[Stored data]

———

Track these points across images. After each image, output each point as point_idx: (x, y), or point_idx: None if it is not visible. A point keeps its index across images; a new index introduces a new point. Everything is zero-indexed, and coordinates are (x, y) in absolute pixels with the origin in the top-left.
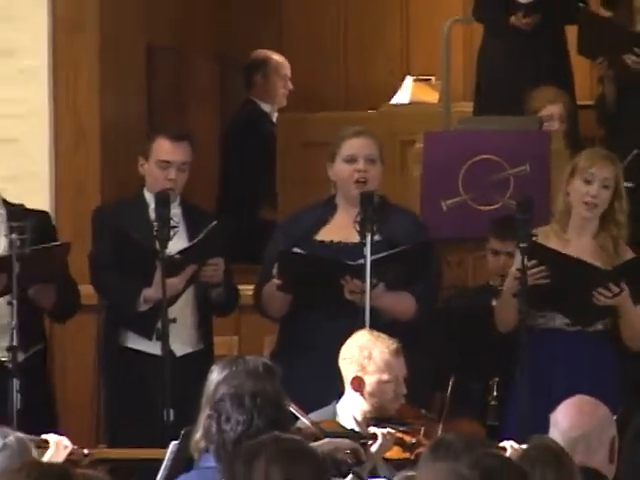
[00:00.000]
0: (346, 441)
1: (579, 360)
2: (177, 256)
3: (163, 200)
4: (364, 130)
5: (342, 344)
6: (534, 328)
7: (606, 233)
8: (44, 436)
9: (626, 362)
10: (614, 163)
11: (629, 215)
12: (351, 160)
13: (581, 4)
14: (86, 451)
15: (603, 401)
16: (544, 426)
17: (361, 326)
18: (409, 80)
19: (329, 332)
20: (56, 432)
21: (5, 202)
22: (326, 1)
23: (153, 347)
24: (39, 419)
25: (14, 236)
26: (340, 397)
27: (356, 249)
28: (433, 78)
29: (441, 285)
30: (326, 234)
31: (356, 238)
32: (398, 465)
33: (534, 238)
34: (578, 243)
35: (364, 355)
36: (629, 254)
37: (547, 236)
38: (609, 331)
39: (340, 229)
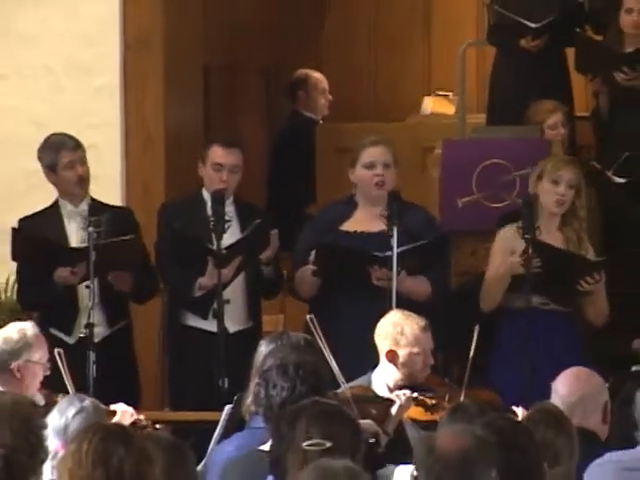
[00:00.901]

———

> What needs to be done
Begin at the line that contains "1: (579, 360)" and transcribe exactly, and only, each line through the final line of the data above, both included; the pictures do not go in.

> Response area
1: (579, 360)
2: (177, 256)
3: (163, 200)
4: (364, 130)
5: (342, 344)
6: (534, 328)
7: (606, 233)
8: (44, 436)
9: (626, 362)
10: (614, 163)
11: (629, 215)
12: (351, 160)
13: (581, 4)
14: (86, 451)
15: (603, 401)
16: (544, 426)
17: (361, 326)
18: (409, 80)
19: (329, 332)
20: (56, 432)
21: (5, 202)
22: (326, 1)
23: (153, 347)
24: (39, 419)
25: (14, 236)
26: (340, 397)
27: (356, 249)
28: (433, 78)
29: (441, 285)
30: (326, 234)
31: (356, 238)
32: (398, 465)
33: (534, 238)
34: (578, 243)
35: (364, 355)
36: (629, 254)
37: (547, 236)
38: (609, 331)
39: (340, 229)
[00:00.901]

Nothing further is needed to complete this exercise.